Electrical Arc in Power Supply Shorted Rocket's 2nd Stage Motor Controllers

Rocket Lab USA has announced a return to launch operations after an operational pause following the loss of its 41st Electron mission in September.

The company reiterated its otherwise sterling record before announcing the results of the investigation, noting that the "anomaly occurred after 20 consecutive successful orbital missions and 37 successful Electron missions overall for government and commercial satellite operators, with 171 satellites deployed to orbit." 

The September mission failed 151 seconds into launch, in a strangely ordinary phase of flight after successful liftoff, maximum Q, and both stage separations. The anomaly has been dissected and analyzed to find that "an unexpected electrical arc occurred within the power supply system that provides high voltage to the Rutherford engine’s motor controllers, shorting the battery packs that provide power to the launch vehicle’s second stage."

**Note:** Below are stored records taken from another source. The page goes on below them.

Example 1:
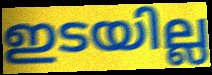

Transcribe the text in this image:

ഇടയില്ല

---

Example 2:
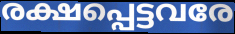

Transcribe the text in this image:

രക്ഷപ്പെട്ടവരേ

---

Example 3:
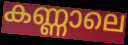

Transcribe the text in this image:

കണ്ണാലെ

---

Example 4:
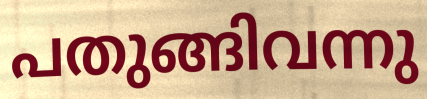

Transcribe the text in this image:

പതുങ്ങിവന്നു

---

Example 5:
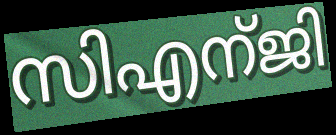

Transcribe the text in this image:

സിഎന്ജി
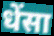
धेंसा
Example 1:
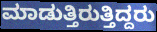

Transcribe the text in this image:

ಮಾಡುತ್ತಿರುತ್ತಿದ್ದರು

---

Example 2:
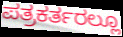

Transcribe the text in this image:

ಪತ್ರಕರ್ತರಲ್ಲೂ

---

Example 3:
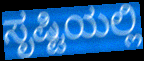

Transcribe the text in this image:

ಸೃಷ್ಟಿಯಲ್ಲಿ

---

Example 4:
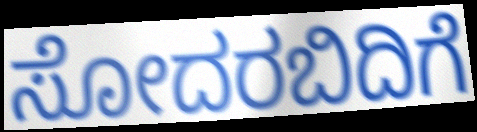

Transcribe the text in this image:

ಸೋದರಬಿದಿಗೆ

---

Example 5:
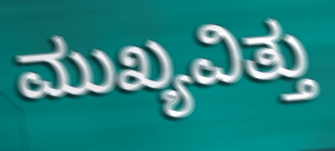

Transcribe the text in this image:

ಮುಖ್ಯವಿತ್ತು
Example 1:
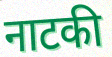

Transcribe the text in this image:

नाटकी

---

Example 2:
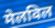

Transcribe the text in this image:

मेलविल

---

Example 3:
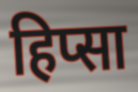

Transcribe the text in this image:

हिप्सा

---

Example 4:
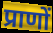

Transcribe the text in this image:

प्राणों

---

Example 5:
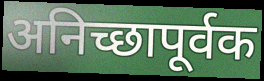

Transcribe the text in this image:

अनिच्छापूर्वक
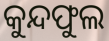
କୁନ୍ଦଫୁଲ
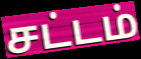
சட்டம்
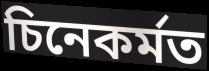
চিনেকৰ্মত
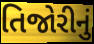
તિજોરીનું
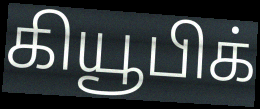
கியூபிக்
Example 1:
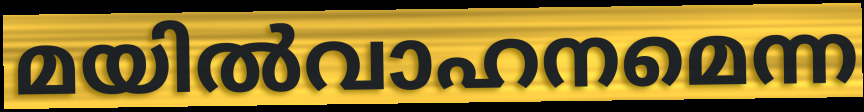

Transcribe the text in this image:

മയിൽവാഹനമെന്ന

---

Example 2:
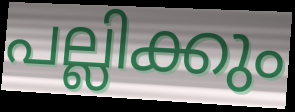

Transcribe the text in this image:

പല്ലിക്കും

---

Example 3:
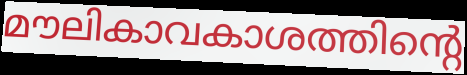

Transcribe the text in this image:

മൗലികാവകാശത്തിന്റെ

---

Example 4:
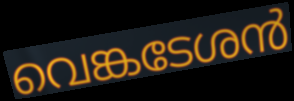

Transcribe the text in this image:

വെങ്കടേശൻ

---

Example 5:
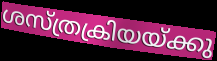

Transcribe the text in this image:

ശസ്ത്രക്രിയയ്ക്കു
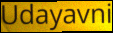
Udayavni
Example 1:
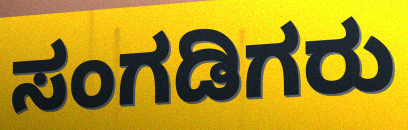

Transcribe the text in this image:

ಸಂಗಡಿಗರು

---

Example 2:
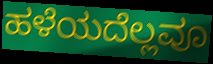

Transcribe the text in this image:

ಹಳೆಯದೆಲ್ಲವೂ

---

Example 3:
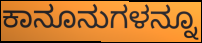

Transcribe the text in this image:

ಕಾನೂನುಗಳನ್ನೂ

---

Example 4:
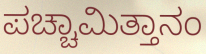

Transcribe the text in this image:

ಪಚ್ಚಾಮಿತ್ತಾನಂ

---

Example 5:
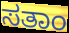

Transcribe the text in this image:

ಸತಾಂ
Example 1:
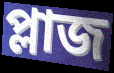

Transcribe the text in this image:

প্লাজ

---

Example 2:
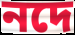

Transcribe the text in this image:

নদে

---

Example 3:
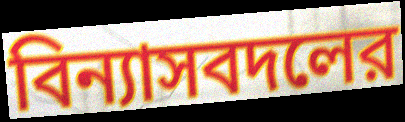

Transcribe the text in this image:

Rocket Lab founder and CEO Peter Beck said the issue has been a running bugbear for them. "This is a highly complex, improbable, and evasive issue that the team has been relentless in investigating and fixing so we can put an even better vehicle back on the pad. We are grateful to our customers and the FAA for their continued support through this thorough investigation process. Thank you for your trust in our team. We look forward to returning to flight with corrective measures in place to provide the frequent and reliable access to orbit that the industry has come to depend on after 37 successful Electron missions."